In March 2021 Lake Book Manufacturing, a company of nearly 300 employees specializing in book printing, was acquired by Grafica Veneta.

==Education==
Elementary school districts serving sections of Melrose Park:
- Maywood-Melrose Park-Broadview School District 89
  - Jane Addams Elementary School
  - Melrose Park Elementary School
  - Stevenson Middle School
- Mannheim School District 83
  - Mannheim Middle School
  - Scott Elementary School
  - Enger School (for disabled children; Franklin Park)
- Bellwood School District 88
  - Grant Elementary School
  - Thurgood Marshall Elementary School (Bellwood)
  - Roosevelt Middle School (Bellwood)

High schools and colleges in Melrose Park:
- Private schools:
  - Walther Christian Academy
- Colleges
  - Lincoln College of Technology

Proviso Township High Schools District 209 serves Melrose Park students with Proviso East High School in Maywood.

Other private schools in the area are Fenwick High School in Oak Park and St. Patrick High School in Chicago.

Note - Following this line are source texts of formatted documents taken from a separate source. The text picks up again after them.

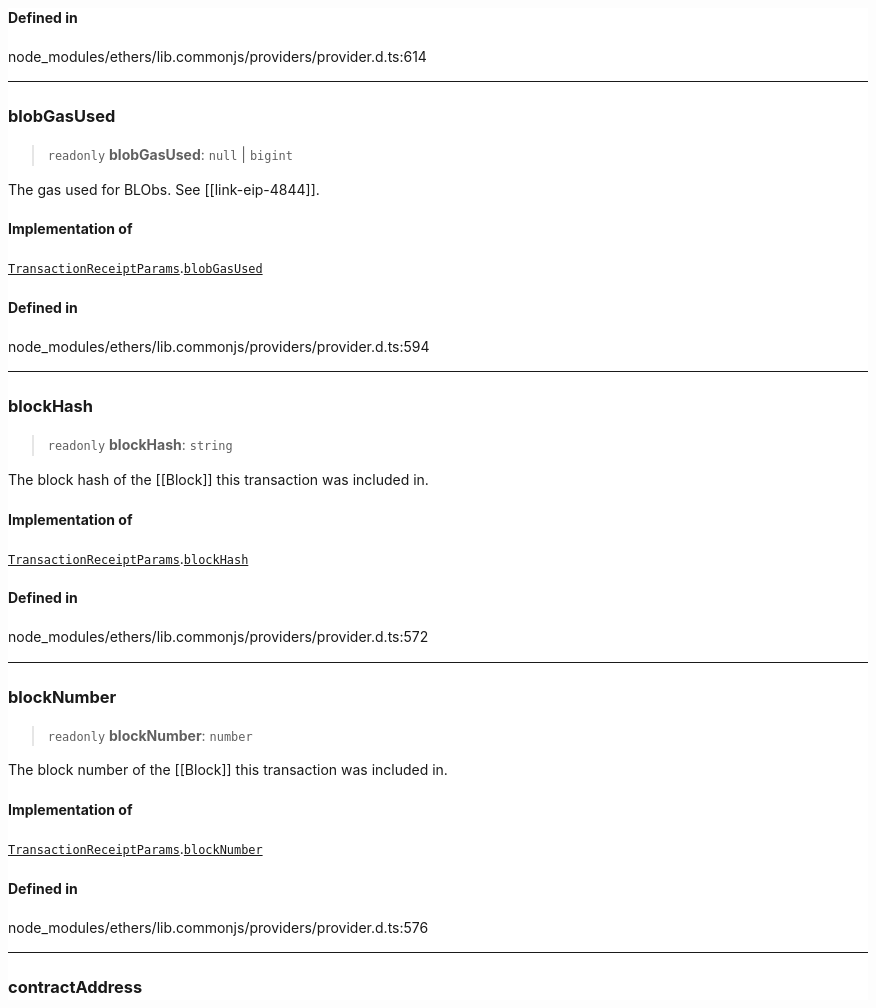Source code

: #### Defined in

node\_modules/ethers/lib.commonjs/providers/provider.d.ts:614

***

### blobGasUsed

> `readonly` **blobGasUsed**: `null` \| `bigint`

The gas used for BLObs. See [[link-eip-4844]].

#### Implementation of

[`TransactionReceiptParams`](../interfaces/TransactionReceiptParams.md).[`blobGasUsed`](../interfaces/TransactionReceiptParams.md#blobgasused)

#### Defined in

node\_modules/ethers/lib.commonjs/providers/provider.d.ts:594

***

### blockHash

> `readonly` **blockHash**: `string`

The block hash of the [[Block]] this transaction was included in.

#### Implementation of

[`TransactionReceiptParams`](../interfaces/TransactionReceiptParams.md).[`blockHash`](../interfaces/TransactionReceiptParams.md#blockhash)

#### Defined in

node\_modules/ethers/lib.commonjs/providers/provider.d.ts:572

***

### blockNumber

> `readonly` **blockNumber**: `number`

The block number of the [[Block]] this transaction was included in.

#### Implementation of

[`TransactionReceiptParams`](../interfaces/TransactionReceiptParams.md).[`blockNumber`](../interfaces/TransactionReceiptParams.md#blocknumber)

#### Defined in

node\_modules/ethers/lib.commonjs/providers/provider.d.ts:576

***

### contractAddress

The area's community college is Triton College in River Grove.

==Transportation==
The Melrose Park station provides Metra commuter rail service along the Union Pacific West Line. Trains travel east to Ogilvie Transportation Center in Chicago, and west to Elburn station. Bus service in the village is provided by Pace.

==Notable people==

- Joseph Aiuppa, Chicago mob boss notable for Las Vegas casino skimming.
- Dominic Armato, actor, journalist, and food critic
- Nicholas John Bua (1925–2002), district judge of the U.S. District Court for the Northern District of Illinois from 1977 until 1991. He was a resident of Melrose Park.
- Clara Cannucciari (1915–2013), host of the web series Great Depression Cooking with Clara and author of the book Clara's Kitchen
- Javier Casas, soccer player
- Anna Chlumsky, actress, graduated from Walther Christian Academy in Melrose Park
- Tim Costo, outfielder and first baseman for the Cincinnati Reds
- Michael Finley, former NBA all-star with the Dallas Mavericks, played for several NBA teams
- Roy Gleason, outfielder with the Los Angeles Dodgers
- Dennis Grimaldi, actor, dancer, director, choreographer, and TV producer, Tony Award and Pulitzer Prize-winning theatre producer
- Ken Grundt, professional pitcher for several league baseball organizations
- Vinnie Hinostroza, professional ice hockey player for the Buffalo Sabres
- Carol Lawrence, actress, singer and dancer
- Berger Loman (1886–1968), soldier in the United States Army and recipient of the Medal of Honor for actions during World War I. In the 1950s, he resided at 1050 Montana Street.
- Corey Maggette, small forward and shooting guard for several NBA teams
- Caroline Myss, spiritual author
- Doc Rivers, guard for the Atlanta Hawks and now coach of the Los Angeles Clippers
- Vasili Spanos, Minor League third baseman, played for the US Olympic baseball team (2004)
- Mike Woodard, second baseman for the San Francisco Giants and Chicago White Sox
- Anthony Zizzo, mobster

==Sports==
In 2012, Melrose Park became home to the Chicago Vipers who play in the Continental Indoor Football League. They played their home games at Sports Zone before being renamed the Chicago Pythons and moving to Homer Glen. They wrapped up following their inaugural season.